Perang yang terjadi antara Suku Dani baru-baru ini memang menimbulkan banyak penyesalan dari berbagai tokoh masyarakat. Pasalnya kedua suku ini memiliki kesamaan dan perbedaan yang tidak dapat dipisahkan. Keduanya sama-sama berasal dari bagian tengah daerah paniai dan Jayawijaya. Pola kehidupannya baik cara brekebun dan kehidupan sosialnya pun tidak jauh berbeda. Sehingga yang sebenarnya perlu diperhatikan dan disikapi adalah aksi balas dendam bila seorang kerabatnya disakiti atau dibunuh. Istilahnya gigi ganti gigi dan nyawa ganti nyawa.
Tradisi Bayar Kepala yang adalah dalam rangkaian Upacara Bakar Batu ini adalah hukum adat. Dalam kebudayaan Papua terutama dalam Upacara Bakar Batu, suatu hukum adat memang dikemas dalam suatu tradisi upacara seperti ini.
Istilah hukum adat pertama kali muncul dalam buku De Acheers yang di tulis oleh Cristian Snouck Hurgronye, bagi Hurgronye Hukum Adat
merupakan Hukum Kebiasaan. Pernyataan Hurngonye ini pun didukung oleh B. Terhaar Bzn yang menyatakan bahwa Hukum adat adalah keseluruhan peraturan yang menjelma dalam keputusan-keputusan dari kepala-kepala adat dan berlaku secara spontan dalam masyarakat. B. Terhaar Bzn terkenal dengan teori “Keputusan” artinya bahwa untuk melihat apakah sesuatu adat-istiadat itu sudah merupakan hukum adat, maka perlu melihat dari sikap penguasa masyarakat hukum terhadap sipelanggar peraturan adat-istiadat. Apabila penguasa menjatuhkan putusan hukuman terhadap sipelanggar maka adat-istiadat itu sudah merupakan hukum adat.
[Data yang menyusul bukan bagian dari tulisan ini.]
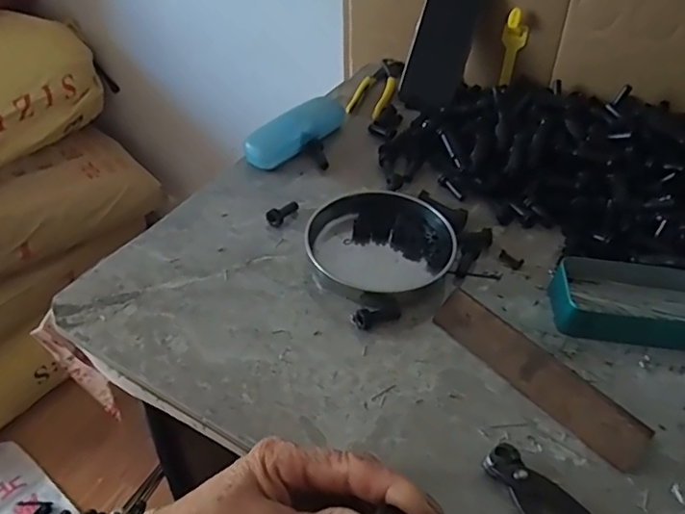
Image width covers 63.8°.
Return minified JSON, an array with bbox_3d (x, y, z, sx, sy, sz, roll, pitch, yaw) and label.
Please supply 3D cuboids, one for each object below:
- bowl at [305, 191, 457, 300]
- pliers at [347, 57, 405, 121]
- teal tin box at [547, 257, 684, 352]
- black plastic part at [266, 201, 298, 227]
[{"bbox_3d":[0.038,-0.016,0.533,0.134,0.029,0.137,3,43,-2],"label":"bowl"},{"bbox_3d":[0.052,-0.244,0.771,0.052,0.021,0.169,14,44,9],"label":"pliers"},{"bbox_3d":[0.268,0.040,0.493,0.152,0.036,0.080,9,43,4],"label":"teal tin box"},{"bbox_3d":[-0.062,-0.048,0.569,0.017,0.015,0.038,24,47,20],"label":"black plastic part"}]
II.4.3 Peranan Kepala Suku dalam Menyelesaikan Konflik dengan Hukum Adat
Tugas pokok seorang kepala suku adalah menjadi penjaga adat maupun penentu dalam menentukan sebuah kebijakan masyarakat suku yang berkaitan dengan tradisi budaya dari nenek moyang mereka. Dan hal ini pun berlaku bagi kepala suku yang terlibat dalam penyelesaian konflik yang terjadi dalam sukunya, kepala Suku Dani menjadi pihak yang paling utama yang menentukan atau mengambil keputusan bagaimana konflik ini akan berakhir.
Seorang kepala suku harus memutuskan dengan penuh bijaksana dan harus adil, karena setiap keputusan yang diambil oleh kepala suku tersebut sangat menentukan nasib anggota sukunya, dan juga menentukan eksistensi kelompoknya. Maka dari itu kehormatan yang ada pada kepala suku akan terus ada jika keputusan yang diambil itu tepat, sedangkan kehormatannya akan luntur jika keputusan yang diambil salah.
Seorang kepala suku pasti akan memilih untuk menyelesaikan konflik dengan hukum adat, seperti yang sudah disampaikan pada alinea pertama bahwa tugas utama seorang kepala suku menjadi penjaga adat. Keputusan kepala suku ini pasti akan selalu dihormati oleh anggota suku karena dimata anggota suku, sang kepala suku adalah pribadi yang paling bijaksana diantara mereka.
Dalam Upacara Bakar Batu ini terdapat pihak yang bersalah dan kepala suku dari pihak yang merasa dirugikan menuntut suku yang bersalah untuk membayar ganti rugi, dalam hal ini terdapat suatu keputusan dari kepala suku untuk menghukum pihak yang bersalah untuk membayar denda, dan ini berarti teori Terhaar sejalan dengan Upacara Bakar Batu.